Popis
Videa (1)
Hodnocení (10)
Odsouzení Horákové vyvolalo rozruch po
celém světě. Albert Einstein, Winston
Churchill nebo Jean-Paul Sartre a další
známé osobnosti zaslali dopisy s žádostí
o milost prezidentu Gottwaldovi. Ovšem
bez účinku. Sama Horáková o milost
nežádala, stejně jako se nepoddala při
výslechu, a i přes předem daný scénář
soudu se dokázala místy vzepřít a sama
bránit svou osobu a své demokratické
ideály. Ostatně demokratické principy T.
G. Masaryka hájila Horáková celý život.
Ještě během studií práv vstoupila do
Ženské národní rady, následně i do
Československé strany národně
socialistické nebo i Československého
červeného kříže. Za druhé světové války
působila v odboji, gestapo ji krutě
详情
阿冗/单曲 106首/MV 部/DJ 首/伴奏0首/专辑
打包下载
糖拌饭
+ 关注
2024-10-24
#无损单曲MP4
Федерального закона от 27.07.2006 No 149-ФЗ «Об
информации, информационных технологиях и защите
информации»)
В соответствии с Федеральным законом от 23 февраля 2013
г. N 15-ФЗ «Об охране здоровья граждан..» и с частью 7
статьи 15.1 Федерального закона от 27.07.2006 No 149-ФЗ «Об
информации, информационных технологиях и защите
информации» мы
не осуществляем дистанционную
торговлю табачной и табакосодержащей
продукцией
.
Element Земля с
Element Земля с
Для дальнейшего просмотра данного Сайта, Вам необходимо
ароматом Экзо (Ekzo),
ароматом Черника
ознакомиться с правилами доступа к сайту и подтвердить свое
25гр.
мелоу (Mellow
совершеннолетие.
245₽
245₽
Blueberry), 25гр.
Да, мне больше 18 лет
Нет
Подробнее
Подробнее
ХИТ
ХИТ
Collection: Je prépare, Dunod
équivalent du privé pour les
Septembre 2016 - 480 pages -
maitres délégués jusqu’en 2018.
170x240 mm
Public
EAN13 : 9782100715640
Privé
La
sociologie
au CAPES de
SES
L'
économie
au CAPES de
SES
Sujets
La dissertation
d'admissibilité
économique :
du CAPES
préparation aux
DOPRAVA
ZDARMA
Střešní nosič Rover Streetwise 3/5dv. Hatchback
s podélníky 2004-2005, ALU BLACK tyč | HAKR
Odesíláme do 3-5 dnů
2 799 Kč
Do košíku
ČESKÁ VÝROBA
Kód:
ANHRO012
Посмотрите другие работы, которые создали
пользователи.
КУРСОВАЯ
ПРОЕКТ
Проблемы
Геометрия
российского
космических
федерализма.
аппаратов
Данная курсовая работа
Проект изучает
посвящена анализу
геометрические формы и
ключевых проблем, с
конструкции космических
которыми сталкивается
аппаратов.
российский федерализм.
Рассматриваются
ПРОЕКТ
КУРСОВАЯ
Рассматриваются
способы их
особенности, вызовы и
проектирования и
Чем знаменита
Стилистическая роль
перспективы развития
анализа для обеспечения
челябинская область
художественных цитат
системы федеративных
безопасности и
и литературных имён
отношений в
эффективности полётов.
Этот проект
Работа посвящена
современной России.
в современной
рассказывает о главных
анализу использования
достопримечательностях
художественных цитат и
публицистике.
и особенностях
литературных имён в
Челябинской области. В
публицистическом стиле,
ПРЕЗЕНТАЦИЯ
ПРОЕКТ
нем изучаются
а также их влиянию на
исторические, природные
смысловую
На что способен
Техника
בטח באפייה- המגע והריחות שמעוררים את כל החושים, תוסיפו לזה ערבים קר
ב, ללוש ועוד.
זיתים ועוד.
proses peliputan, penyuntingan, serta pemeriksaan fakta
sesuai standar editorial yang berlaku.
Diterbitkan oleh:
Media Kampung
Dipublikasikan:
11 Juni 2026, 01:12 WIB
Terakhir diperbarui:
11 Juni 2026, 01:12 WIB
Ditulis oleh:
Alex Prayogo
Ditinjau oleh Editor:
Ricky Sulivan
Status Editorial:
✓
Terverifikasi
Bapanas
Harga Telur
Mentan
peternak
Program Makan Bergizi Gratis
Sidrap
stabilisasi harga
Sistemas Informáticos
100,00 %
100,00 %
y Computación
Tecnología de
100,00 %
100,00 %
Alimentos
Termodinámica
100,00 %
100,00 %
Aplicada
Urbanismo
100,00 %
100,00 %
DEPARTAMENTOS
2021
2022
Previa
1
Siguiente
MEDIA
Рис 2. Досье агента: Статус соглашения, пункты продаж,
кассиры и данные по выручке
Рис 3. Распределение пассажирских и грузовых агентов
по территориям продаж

About this exercise: Edit everything from the start of the records down to and including the line that contains "ароматом Черника", replacing "gestapo" with "Gestapo". Return only those lines, with nothing else changed.

Task solution:
Popis
Videa (1)
Hodnocení (10)
Odsouzení Horákové vyvolalo rozruch po
celém světě. Albert Einstein, Winston
Churchill nebo Jean-Paul Sartre a další
známé osobnosti zaslali dopisy s žádostí
o milost prezidentu Gottwaldovi. Ovšem
bez účinku. Sama Horáková o milost
nežádala, stejně jako se nepoddala při
výslechu, a i přes předem daný scénář
soudu se dokázala místy vzepřít a sama
bránit svou osobu a své demokratické
ideály. Ostatně demokratické principy T.
G. Masaryka hájila Horáková celý život.
Ještě během studií práv vstoupila do
Ženské národní rady, následně i do
Československé strany národně
socialistické nebo i Československého
červeného kříže. Za druhé světové války
působila v odboji, Gestapo ji krutě
详情
阿冗/单曲 106首/MV 部/DJ 首/伴奏0首/专辑
打包下载
糖拌饭
+ 关注
2024-10-24
#无损单曲MP4
Федерального закона от 27.07.2006 No 149-ФЗ «Об
информации, информационных технологиях и защите
информации»)
В соответствии с Федеральным законом от 23 февраля 2013
г. N 15-ФЗ «Об охране здоровья граждан..» и с частью 7
статьи 15.1 Федерального закона от 27.07.2006 No 149-ФЗ «Об
информации, информационных технологиях и защите
информации» мы
не осуществляем дистанционную
торговлю табачной и табакосодержащей
продукцией
.
Element Земля с
Element Земля с
Для дальнейшего просмотра данного Сайта, Вам необходимо
ароматом Экзо (Ekzo),
ароматом Черника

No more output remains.